Rússia define novas sanções do Japão como “um passo hostil”

As novas sanções do Japão à Rússia envolve questões relacionadas à Ucrânia e às ilhas em disputa pelos dois países.

Do Mundo-Nipo com agências

O Ministério das Relações Exteriores da Rússia disse que ficou decepcionado com as novas sanções impostas ao país pelo Japão e definiu as medidas como “um passo hostil”.

“Vemos esse passo hostil como nova prova da incapacidade do lado japonês de impor uma linha de política externa independente”, disse o comunicado.

O governo japonês anunciou na quarta-feira (26) que estava impondo mais sanções à Rússia por causa de seu envolvimento no conflito da Ucrânia.

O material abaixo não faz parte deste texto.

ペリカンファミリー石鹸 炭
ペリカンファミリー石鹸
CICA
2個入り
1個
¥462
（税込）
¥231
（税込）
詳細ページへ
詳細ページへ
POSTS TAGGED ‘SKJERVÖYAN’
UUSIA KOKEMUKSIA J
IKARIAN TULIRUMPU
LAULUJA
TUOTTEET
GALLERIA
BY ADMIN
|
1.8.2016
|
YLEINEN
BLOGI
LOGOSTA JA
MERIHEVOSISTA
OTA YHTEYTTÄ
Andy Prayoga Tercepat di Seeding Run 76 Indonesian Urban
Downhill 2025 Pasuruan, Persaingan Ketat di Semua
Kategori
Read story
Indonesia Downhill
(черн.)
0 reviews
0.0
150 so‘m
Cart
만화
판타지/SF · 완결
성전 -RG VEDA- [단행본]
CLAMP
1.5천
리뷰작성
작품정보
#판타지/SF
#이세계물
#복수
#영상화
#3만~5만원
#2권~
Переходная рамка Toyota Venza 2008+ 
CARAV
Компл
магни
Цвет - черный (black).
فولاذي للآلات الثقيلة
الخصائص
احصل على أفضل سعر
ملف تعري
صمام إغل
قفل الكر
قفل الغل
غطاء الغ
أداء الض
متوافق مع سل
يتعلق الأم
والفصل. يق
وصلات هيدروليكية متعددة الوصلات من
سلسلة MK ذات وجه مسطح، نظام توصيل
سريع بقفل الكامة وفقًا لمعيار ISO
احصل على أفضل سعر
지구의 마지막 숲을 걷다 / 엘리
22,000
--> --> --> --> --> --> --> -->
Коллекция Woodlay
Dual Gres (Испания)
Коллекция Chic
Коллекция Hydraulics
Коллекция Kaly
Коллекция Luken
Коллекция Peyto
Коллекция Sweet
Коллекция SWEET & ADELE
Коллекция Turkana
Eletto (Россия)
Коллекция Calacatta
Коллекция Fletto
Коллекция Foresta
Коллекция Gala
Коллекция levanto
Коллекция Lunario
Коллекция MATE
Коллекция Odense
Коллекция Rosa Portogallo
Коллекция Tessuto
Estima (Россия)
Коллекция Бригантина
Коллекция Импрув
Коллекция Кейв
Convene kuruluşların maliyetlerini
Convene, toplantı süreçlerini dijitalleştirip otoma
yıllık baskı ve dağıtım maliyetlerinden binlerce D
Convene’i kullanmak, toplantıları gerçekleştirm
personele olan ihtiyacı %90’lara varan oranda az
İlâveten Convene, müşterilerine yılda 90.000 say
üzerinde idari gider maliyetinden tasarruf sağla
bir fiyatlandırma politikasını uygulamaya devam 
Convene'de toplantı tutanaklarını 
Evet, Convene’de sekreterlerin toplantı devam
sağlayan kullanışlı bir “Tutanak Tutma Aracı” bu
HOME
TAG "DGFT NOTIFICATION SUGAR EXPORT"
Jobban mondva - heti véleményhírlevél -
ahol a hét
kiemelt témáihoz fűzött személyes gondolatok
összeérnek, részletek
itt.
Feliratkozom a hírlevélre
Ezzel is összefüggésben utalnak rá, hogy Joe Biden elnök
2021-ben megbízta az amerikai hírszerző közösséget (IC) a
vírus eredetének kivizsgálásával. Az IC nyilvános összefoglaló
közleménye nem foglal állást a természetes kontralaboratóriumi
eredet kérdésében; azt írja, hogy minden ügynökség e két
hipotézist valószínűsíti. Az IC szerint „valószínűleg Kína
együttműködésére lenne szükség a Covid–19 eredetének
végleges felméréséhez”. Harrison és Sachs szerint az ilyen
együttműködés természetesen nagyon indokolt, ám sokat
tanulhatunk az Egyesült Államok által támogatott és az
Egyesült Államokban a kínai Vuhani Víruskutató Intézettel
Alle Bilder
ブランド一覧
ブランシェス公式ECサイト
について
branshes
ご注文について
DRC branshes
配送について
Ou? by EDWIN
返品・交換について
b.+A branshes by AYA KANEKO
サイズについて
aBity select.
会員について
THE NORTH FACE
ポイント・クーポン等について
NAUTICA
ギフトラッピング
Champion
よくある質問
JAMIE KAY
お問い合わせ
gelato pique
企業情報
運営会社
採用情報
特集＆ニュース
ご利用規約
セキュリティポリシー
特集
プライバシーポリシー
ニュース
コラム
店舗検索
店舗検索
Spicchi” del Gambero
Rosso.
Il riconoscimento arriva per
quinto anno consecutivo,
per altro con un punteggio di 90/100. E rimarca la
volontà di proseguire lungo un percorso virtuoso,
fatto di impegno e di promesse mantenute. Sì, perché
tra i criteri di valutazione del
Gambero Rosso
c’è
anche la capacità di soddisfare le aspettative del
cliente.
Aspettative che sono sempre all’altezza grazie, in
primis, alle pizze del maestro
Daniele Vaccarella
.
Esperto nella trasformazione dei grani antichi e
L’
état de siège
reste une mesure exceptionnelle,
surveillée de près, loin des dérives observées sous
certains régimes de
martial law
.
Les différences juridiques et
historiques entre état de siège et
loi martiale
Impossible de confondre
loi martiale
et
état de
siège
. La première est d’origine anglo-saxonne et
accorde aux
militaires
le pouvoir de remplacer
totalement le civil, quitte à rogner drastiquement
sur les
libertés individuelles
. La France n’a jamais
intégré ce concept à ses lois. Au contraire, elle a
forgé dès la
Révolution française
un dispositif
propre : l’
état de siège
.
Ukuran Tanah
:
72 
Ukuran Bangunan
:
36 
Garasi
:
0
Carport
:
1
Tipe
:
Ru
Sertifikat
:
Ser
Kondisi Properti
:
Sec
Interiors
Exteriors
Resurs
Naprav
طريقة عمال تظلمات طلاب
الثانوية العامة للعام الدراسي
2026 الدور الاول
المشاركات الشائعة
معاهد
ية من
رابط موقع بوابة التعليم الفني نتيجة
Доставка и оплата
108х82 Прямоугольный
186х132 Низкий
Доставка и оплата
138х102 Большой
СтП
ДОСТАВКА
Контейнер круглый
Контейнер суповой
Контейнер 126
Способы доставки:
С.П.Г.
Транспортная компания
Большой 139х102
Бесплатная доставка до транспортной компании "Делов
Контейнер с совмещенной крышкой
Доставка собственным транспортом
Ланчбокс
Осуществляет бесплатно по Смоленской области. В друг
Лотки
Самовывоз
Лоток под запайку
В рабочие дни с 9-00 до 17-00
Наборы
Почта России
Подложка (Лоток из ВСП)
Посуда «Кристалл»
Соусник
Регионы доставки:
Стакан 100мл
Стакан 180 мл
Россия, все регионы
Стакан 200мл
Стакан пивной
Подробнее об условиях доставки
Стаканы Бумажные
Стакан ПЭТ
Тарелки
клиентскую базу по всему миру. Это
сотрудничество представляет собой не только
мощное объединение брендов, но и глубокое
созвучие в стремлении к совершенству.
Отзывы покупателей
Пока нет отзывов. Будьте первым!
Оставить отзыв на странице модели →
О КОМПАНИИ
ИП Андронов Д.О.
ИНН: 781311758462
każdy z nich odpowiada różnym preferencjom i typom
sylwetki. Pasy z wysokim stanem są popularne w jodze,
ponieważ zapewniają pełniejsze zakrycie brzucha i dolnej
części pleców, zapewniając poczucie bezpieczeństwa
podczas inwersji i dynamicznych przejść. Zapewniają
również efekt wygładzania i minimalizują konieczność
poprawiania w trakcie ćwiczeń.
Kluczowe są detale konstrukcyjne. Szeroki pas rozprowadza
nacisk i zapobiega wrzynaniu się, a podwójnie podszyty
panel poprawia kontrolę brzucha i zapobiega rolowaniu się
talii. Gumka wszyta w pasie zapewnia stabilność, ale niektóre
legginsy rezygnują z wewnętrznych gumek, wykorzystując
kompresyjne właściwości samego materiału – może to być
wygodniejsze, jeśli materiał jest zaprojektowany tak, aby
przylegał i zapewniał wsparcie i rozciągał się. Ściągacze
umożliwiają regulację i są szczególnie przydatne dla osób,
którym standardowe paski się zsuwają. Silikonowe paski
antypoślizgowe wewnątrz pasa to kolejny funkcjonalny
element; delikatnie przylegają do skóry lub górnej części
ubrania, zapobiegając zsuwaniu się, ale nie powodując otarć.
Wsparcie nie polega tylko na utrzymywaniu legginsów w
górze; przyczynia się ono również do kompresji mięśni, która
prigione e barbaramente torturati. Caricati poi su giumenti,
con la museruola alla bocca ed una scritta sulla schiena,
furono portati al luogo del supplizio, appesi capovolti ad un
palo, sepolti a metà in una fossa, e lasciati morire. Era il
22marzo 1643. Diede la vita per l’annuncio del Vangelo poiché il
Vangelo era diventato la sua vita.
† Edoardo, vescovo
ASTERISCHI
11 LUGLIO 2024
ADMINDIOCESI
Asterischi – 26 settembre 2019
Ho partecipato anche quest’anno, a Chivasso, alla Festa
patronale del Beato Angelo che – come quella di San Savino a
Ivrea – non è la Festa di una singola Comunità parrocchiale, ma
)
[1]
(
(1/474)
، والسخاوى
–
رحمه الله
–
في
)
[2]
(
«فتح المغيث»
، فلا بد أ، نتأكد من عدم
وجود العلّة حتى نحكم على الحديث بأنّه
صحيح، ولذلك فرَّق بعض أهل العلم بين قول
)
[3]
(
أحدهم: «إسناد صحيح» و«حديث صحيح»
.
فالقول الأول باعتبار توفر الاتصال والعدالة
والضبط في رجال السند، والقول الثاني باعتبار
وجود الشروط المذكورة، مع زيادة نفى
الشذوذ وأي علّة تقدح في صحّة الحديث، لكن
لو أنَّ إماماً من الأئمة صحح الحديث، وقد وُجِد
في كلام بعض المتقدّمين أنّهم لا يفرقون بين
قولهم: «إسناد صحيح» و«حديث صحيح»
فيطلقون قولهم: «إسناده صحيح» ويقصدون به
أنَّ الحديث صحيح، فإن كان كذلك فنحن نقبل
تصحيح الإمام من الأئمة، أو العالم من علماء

Entretanto, a medida foi antecipada após a visita de um assessor do presidente russo, Vladimir Putin, a uma ilha ao largo da costa de Hokkaido, no extremo norte do Japão, governada por Moscou desde o fim da Segunda Guerra Mundial.

 

Sobre a soberania das ilhas

O Japão reivindica a soberania o pequeno arquipélago constituído por quatro ilhas que são conhecidas por Ilhas Curilas Meridionais (nordeste de Hokkaido), administradas pela Rússia desde o fim da Segunda Guerra Mundial (1945), quando foram invadidas pela então União Soviética.

O governo japonês defende que as ilhas, denominadas Territórios do Norte, são “parte ancestral e inalienável de seu território”, enquanto a Rússia, que as administra, considera “inquestionável” sua soberania sobre elas.

A disputa pelo controle do arquipélago, rico em pesca e recursos minerais, evitou que Tóquio e Moscou assinassem um tratado de paz permanente após o fim da guerra.

A disputa territorial com a Rússia se agravou em novembro de 2010, quando o então presidente russo, Dmitri Medvedev, realizou uma visita oficial à ilha de Kunashiri, uma das quatro reivindicadas pelo Japão.

Além disso, Tóquio apresentou um protesto formal a Moscou pela visita de Medvedev, já como primeiro-ministro, a uma das ilhas em julho de 2012. Tóquio também apresentou, nesta semana, outro protesto após a visita recente à ilha por parte do assessor de Putin.